LUGPA joined with the AUA, American Association of Clinical Urologists, and several other organizations to sign a letter in April in support of H.R. 2282 and its companion in the Senate, S.966, “The Medicare Care Coordination Improvement Act of 2019,” which would clear the way for physicians to participate and succeed in APMs without running afoul of the Stark law.
The letter contends that the Stark law prohibits payment arrangements that consider the volume or value of referrals or other business generated by the parties.
“Congress recognized the Stark Law was a barrier to care coordination long ago when it authorized the Secretary at the Department of Health and Human Services (HHS) to waive the self-referral and anti-kickback prohibitions for Accountable Care Organizations,” the letter adds. “MACRA’s full potential can only be achieved by modernizing this law for physician-led APMs as well.”
H.R. 2282 would remove some of these barriers by:
• providing HHS the same authority to waive Stark provisions and associated fraud and abuse laws for physicians seeking to develop and operate APMs as was provided to accountable care organizations in the Affordable Care Act
• removing the “volume or value” prohibition in the Stark law so physician practices can incentivize physicians to abide by best practices and succeed in value-based alternative payment models.
Trump admin interested in improving process
Meanwhile, Dr.
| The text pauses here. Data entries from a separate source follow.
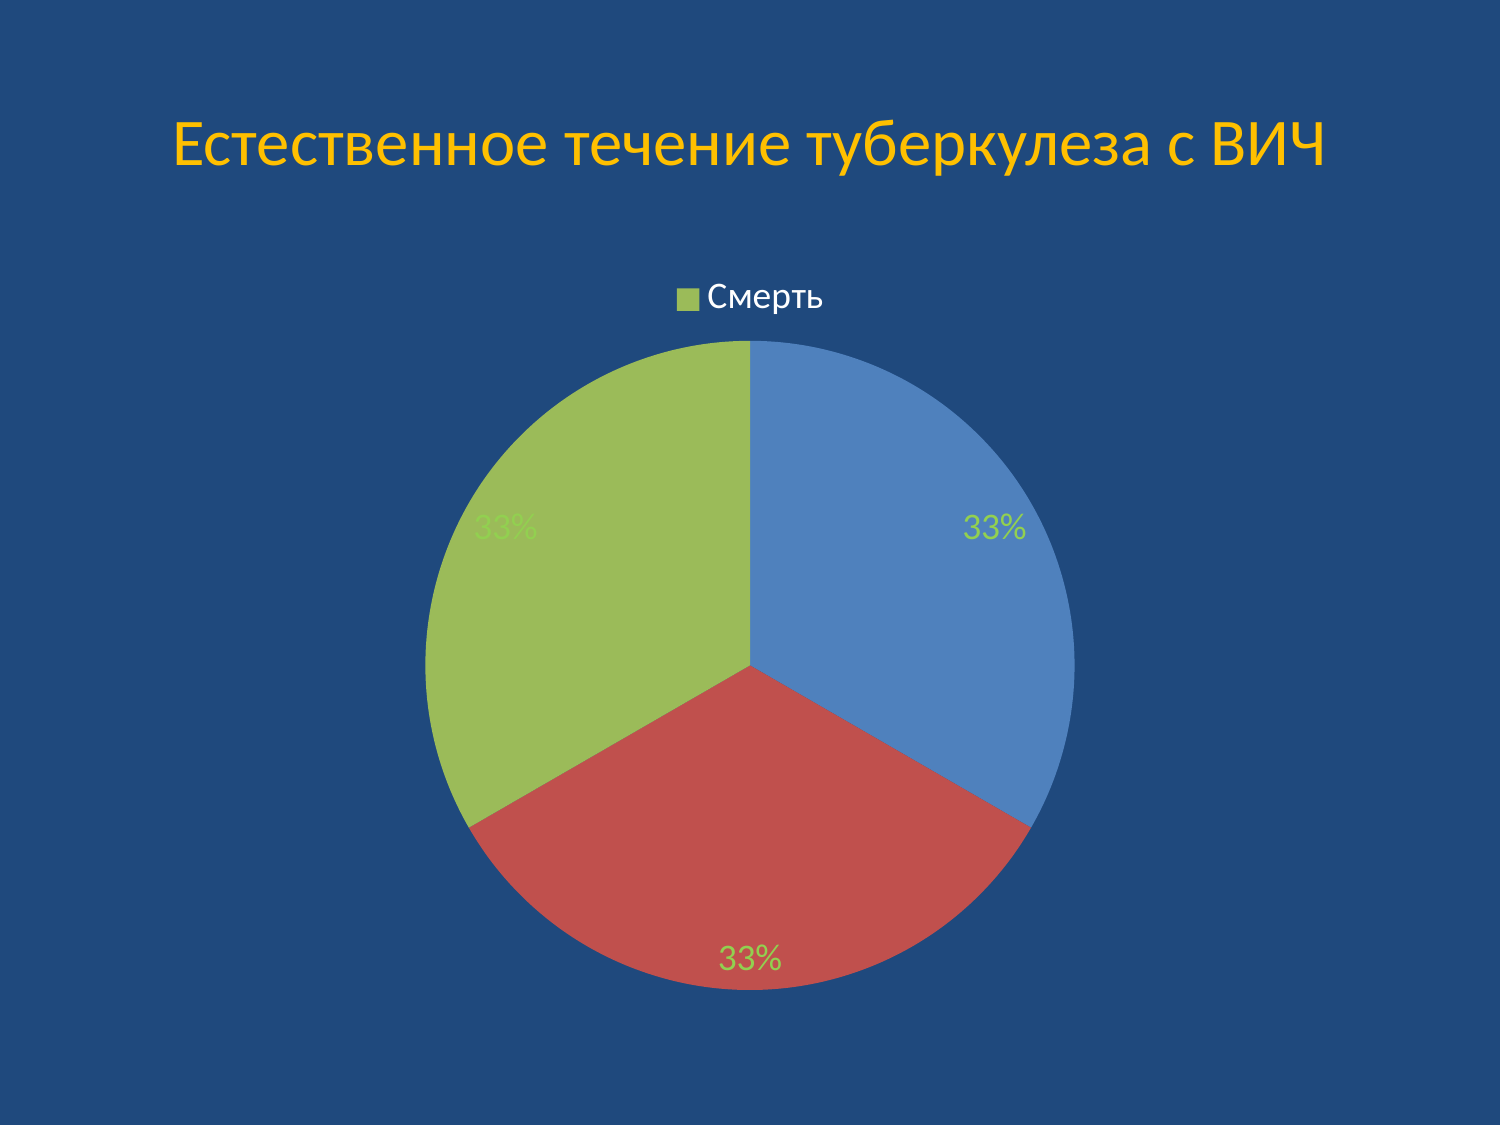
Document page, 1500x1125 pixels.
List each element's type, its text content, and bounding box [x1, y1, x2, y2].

title Естественное течение туберкулеза с ВИЧ [74, 44, 1426, 233]
chart [74, 262, 1426, 1006]
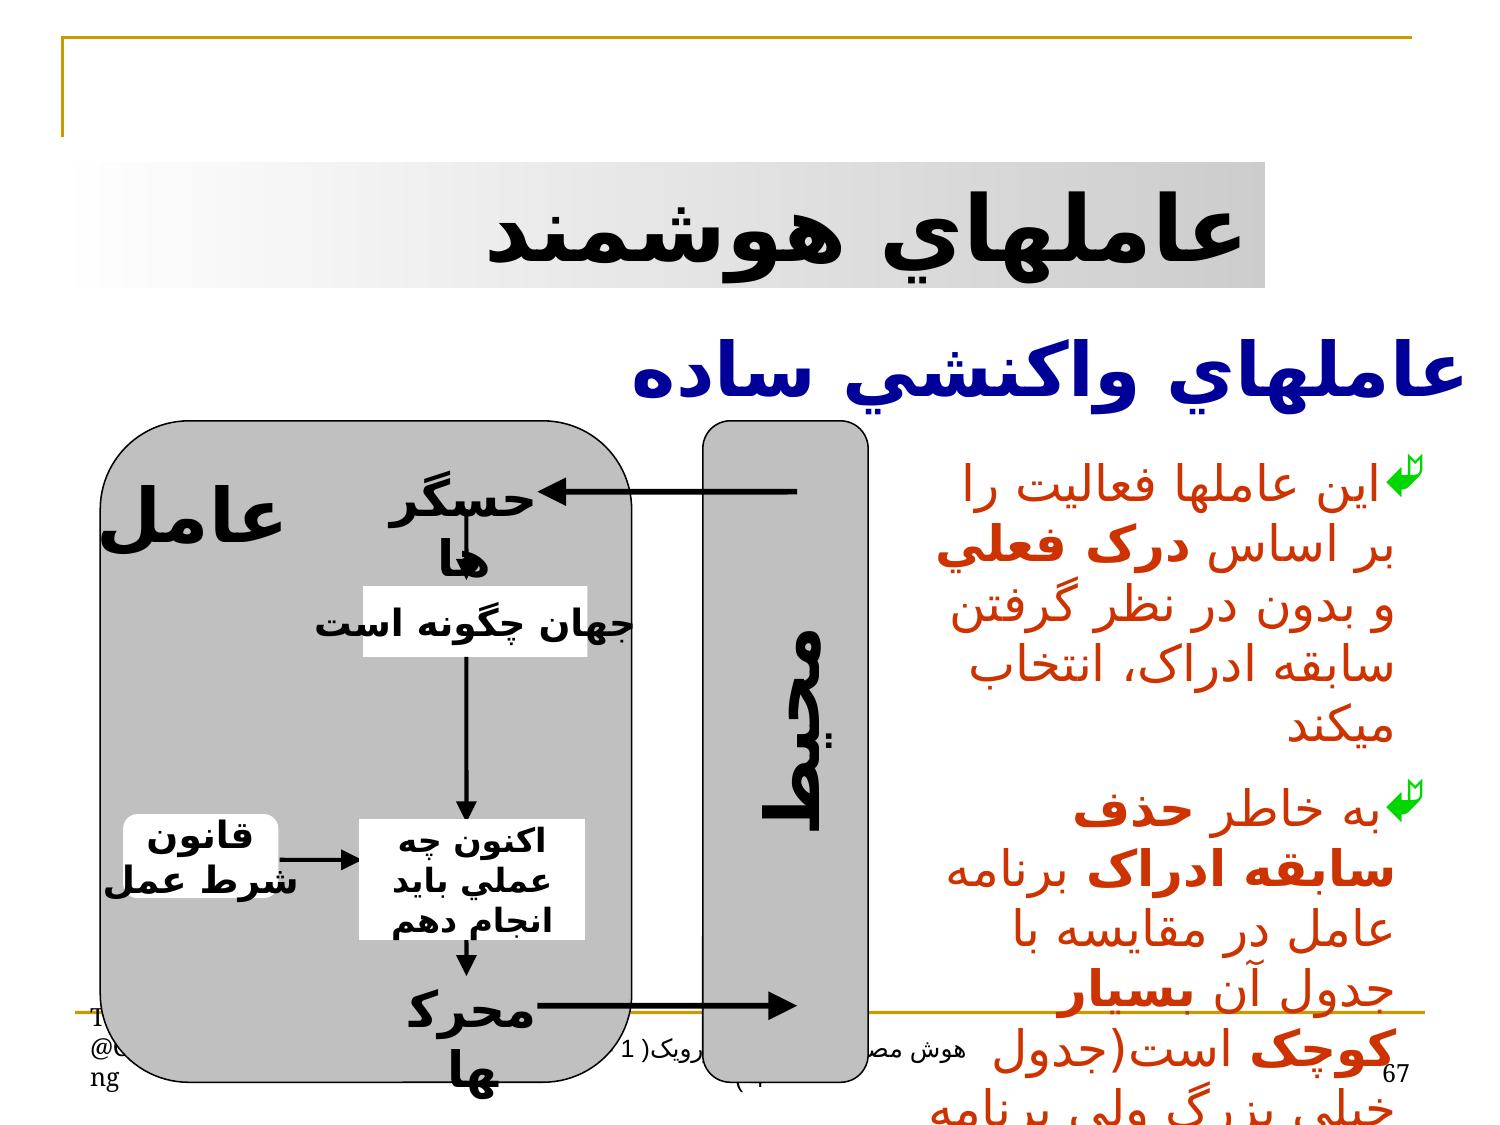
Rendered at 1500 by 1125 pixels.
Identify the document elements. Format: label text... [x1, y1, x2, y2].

text_box [456, 656, 477, 819]
text_box عامل [81, 460, 304, 566]
text_box اکنون چه عملي بايد انجام دهم [360, 819, 585, 940]
slide_number Telegram: @Computer_IT_Engineering [74, 1023, 378, 1100]
text_box جهان چگونه است [363, 586, 588, 657]
footer هوش مصنوعی راسل - نورویک( 1 - 2 - 3 - 4 ) [568, 1024, 891, 1101]
text_box [279, 849, 360, 871]
text_box [100, 420, 630, 1083]
text_box محيط [737, 610, 843, 852]
text_box [456, 940, 477, 977]
text_box محرکها [378, 969, 568, 1105]
text_box [467, 492, 632, 1005]
text_box حسگرها [369, 458, 559, 586]
text_box عاملهاي واکنشي ساده [617, 314, 1486, 419]
text_box [702, 420, 869, 1083]
text_box قانون شرط عمل [123, 814, 278, 898]
text_box [568, 1006, 631, 1079]
text_box اين عاملها فعاليت را بر اساس درک فعلي و بدون در نظر گرفتن سابقه ادراک، انتخاب ميکند به خاطر حذف سابقه ادراک برنامه عامل در مقايسه با جدول آن بسيار کوچک است(جدول خيلي بزرگ ولي برنامه در مقابل آن کوچک) انتخاب فعاليت بر اساس يکسري قوانين موقعيت شرطي انجام ميشود [891, 444, 1447, 1125]
text_box [537, 995, 798, 1017]
text_box [456, 509, 477, 580]
text_box عاملهاي هوشمند [64, 162, 1265, 288]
Holton said the Trump administration has shown “a lot of interest” in improving the regulatory process regarding Stark so practices can participate in those models.
“CMS has been very forward thinking about recognizing that outpatient physician care can be provided at significantly less cost and has done a number of things to help,” Dr. Holton said. But much more needs to be done, she said, including congressional reform of Stark.
“In some cases, practices are able to own surgery centers, in some, they are not. But that speaks to the fact that on the regulatory side, CMS has been helpful in recognizing that independent practices offer a meaningful way to reduce health care costs overall. It is a nod, not a bow.”
She said LUGPA fully supports CMS’ Sept. 26 announcement of its Omnibus Burden Reduction (Conditions of Participation) final rule, which the agency says “strengthens patient safety by removing unnecessary, obsolete, or excessively burdensome health regulations on hospitals and other health care providers.”
CMS says it will save providers an estimated 41.4 million hours previously spent on paperwork annually, with a projected savings of $8 billion over 10 years.